Even Jobs wasn’t perfect. NeXT machines were technically amazing and also beautiful but they never really found many customers. He also thought the Segway would transform society but it ended up being sort of a joke and best known for being used by fat mall cops.
NeXT software though became the base of OS X.
BTW Mac Pros did not find many customers either. I bet Silicon Graphics did not sell very many boxes; it was important who bought these boxes.
Yes but the software wasn’t selling until it was forced upon the Apple customer base. You could buy NeXTSTEP for an Intel PC in the 1990s but nobody did.
The right people bought NeXT though. Carmack and his team developed Doom on NeXT computers [1], and the result has profoundly changed the mass-market PC scene.

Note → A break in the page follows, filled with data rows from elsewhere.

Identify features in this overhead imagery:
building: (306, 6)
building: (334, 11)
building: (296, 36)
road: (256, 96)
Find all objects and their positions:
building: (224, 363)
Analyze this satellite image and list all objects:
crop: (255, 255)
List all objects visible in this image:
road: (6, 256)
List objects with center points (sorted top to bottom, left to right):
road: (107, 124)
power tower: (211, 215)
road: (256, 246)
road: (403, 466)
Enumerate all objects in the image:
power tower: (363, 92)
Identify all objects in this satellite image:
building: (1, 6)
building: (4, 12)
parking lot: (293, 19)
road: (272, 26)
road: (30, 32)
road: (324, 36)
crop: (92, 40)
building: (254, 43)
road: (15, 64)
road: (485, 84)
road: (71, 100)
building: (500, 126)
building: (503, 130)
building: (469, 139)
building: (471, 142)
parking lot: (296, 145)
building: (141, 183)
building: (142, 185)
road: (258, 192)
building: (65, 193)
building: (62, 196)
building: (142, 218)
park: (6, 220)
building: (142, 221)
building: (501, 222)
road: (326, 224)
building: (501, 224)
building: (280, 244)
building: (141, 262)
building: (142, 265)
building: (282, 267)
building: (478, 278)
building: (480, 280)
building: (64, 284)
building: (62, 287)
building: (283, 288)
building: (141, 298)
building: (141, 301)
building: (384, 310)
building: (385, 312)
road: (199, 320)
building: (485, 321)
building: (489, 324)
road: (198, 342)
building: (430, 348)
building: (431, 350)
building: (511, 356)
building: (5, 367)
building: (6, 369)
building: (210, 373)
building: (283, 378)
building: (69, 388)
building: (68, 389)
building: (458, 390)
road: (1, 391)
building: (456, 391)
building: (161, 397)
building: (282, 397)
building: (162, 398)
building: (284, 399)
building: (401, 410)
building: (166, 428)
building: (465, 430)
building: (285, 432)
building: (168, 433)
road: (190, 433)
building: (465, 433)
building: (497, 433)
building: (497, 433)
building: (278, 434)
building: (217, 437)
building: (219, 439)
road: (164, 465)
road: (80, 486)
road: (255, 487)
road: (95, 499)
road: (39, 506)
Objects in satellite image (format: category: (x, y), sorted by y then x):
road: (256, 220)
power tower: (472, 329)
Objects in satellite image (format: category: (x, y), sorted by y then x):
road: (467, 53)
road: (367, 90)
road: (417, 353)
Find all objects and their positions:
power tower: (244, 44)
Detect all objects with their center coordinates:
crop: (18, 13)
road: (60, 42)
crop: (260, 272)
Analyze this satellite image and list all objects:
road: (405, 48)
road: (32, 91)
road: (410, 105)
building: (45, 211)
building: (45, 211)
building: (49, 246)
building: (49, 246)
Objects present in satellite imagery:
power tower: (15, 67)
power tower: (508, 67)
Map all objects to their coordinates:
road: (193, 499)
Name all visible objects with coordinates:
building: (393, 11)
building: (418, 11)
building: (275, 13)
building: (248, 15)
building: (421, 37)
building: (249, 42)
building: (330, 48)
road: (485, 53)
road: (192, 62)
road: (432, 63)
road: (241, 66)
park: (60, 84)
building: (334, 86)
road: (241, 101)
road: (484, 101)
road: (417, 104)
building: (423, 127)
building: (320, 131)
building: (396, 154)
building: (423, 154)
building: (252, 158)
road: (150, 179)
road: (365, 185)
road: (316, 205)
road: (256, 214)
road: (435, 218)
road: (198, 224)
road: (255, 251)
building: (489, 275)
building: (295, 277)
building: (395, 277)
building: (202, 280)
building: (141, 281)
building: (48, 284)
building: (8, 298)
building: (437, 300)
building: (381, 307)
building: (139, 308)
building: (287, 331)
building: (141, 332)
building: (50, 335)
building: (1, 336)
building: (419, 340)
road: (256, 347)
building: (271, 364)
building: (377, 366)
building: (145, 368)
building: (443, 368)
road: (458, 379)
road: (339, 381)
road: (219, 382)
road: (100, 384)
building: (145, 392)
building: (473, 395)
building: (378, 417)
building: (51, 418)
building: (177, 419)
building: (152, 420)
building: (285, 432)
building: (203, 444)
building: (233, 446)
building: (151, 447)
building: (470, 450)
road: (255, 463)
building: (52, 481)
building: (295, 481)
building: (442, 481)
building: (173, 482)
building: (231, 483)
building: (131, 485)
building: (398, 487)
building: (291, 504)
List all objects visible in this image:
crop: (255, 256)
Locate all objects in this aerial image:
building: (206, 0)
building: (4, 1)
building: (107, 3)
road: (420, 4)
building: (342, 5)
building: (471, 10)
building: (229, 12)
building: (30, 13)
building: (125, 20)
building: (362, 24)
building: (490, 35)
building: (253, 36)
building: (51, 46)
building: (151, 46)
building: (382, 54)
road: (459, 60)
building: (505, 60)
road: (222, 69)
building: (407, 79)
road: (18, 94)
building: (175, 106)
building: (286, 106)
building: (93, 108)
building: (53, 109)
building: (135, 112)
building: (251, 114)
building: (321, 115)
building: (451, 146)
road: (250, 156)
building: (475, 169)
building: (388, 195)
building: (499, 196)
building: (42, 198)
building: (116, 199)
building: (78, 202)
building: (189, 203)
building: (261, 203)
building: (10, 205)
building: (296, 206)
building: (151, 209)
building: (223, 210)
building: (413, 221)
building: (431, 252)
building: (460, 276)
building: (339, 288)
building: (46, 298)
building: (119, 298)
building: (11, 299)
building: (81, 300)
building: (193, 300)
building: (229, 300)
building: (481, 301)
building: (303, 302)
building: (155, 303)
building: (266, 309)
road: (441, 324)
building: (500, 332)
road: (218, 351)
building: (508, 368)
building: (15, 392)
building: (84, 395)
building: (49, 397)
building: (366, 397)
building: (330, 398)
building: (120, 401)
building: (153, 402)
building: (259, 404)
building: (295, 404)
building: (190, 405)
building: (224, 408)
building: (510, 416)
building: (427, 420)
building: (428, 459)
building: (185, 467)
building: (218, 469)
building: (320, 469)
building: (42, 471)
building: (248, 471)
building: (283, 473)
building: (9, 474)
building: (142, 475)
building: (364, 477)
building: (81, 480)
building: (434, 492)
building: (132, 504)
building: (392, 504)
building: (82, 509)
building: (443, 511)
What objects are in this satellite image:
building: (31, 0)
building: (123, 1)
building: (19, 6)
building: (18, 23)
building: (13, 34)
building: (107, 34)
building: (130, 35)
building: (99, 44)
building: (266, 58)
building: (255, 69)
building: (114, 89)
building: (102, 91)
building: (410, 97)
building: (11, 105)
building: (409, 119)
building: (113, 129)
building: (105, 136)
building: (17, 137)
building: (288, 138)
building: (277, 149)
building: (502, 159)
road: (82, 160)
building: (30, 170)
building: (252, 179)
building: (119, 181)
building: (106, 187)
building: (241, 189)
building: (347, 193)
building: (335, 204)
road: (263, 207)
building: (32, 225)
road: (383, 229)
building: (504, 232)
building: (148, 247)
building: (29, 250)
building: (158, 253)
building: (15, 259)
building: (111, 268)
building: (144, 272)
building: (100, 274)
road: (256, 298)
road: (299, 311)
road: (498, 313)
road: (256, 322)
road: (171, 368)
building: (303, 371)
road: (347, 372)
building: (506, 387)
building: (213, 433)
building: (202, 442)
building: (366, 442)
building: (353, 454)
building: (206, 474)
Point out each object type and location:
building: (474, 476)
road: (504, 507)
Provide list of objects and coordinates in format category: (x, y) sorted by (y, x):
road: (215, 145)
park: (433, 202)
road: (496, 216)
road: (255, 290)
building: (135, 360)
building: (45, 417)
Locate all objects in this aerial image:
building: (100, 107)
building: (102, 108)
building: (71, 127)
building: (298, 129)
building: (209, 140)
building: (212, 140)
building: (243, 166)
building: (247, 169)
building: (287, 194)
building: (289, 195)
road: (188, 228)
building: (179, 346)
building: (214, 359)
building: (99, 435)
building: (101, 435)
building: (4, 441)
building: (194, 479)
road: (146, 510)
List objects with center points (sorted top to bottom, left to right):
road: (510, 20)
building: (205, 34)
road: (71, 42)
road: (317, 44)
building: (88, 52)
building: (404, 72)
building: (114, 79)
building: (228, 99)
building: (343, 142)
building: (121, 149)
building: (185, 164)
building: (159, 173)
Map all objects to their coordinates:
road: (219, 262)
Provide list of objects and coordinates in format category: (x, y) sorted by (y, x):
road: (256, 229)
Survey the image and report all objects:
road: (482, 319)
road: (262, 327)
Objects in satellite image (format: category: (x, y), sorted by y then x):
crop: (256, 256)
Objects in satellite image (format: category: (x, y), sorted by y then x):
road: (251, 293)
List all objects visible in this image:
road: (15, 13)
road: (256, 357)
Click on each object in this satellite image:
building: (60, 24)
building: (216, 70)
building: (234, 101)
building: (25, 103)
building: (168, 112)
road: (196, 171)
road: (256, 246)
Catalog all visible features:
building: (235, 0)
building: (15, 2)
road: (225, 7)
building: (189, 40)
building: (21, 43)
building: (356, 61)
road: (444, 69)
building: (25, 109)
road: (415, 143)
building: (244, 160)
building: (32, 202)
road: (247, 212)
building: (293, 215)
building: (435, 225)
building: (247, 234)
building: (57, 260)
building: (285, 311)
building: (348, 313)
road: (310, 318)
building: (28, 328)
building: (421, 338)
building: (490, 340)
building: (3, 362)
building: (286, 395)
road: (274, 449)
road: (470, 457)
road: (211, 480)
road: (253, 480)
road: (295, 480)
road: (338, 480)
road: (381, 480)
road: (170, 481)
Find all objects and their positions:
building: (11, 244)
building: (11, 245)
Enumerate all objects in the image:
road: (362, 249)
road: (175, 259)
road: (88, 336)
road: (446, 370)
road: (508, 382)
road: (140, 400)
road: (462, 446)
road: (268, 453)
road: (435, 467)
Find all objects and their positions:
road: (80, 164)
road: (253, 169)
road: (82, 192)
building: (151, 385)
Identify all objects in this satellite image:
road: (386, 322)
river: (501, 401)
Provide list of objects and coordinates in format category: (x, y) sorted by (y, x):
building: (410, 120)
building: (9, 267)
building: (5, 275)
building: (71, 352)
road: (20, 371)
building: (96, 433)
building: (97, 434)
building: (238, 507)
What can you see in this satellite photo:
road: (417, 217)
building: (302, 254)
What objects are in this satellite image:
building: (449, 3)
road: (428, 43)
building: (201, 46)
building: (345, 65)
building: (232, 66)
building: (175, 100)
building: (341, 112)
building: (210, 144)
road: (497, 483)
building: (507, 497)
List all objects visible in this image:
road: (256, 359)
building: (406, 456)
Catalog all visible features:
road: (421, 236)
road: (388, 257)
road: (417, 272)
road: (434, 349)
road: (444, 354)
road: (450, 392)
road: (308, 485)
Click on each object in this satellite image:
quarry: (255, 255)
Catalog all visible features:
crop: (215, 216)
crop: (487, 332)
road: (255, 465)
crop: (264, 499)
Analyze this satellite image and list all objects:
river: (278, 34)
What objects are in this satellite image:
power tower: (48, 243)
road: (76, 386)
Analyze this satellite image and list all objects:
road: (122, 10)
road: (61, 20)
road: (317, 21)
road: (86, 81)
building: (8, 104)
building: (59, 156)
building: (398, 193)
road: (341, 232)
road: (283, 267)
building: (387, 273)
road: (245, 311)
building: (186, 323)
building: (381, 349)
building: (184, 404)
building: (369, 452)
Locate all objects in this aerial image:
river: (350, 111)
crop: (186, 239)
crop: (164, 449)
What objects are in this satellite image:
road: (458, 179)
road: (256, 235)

[1]: https://en.wikipedia.org/wiki/Doom_(1993_video_game)#Engine
In addition, NeXT had a successful pivot to selling a web server framework named WebObjects, which had many big-name customers such as Dell (which infamously abandoned WebObjects once Apple purchased NeXT due to the optics of having an Apple competitor’s web store backed by an Apple product).
It’s conceivable that had Apple not purchased NeXT, even though NeXT probably would’ve ended up getting purchased by another company, its technology would’ve likely lived on. Perhaps a 1998 or 1999 NeXT could have open-sourced the OpenStep API and WebObjects as a Hail Mary move…talk about a completely different “what if” path for the Linux desktop and server!
You're missing OpenSTEP from that picture.
On which NeXT and Sun collaborated on, and thanks to that collaboration, and WebObjects (Java port), Java and Java EE came to be.
Patrick Naughton on what actually influenced Java's semantics and object model,
https://cs.gmu.edu/~sean/stuff/java-objc.html
Distributed Objects Everywhere genesis, and its evolution into Enterprise JavaBeans.
https://en.wikipedia.org/wiki/Distributed_Objects_Everywhere
While in parallel, NeXT refactored WebObjects into Java as well.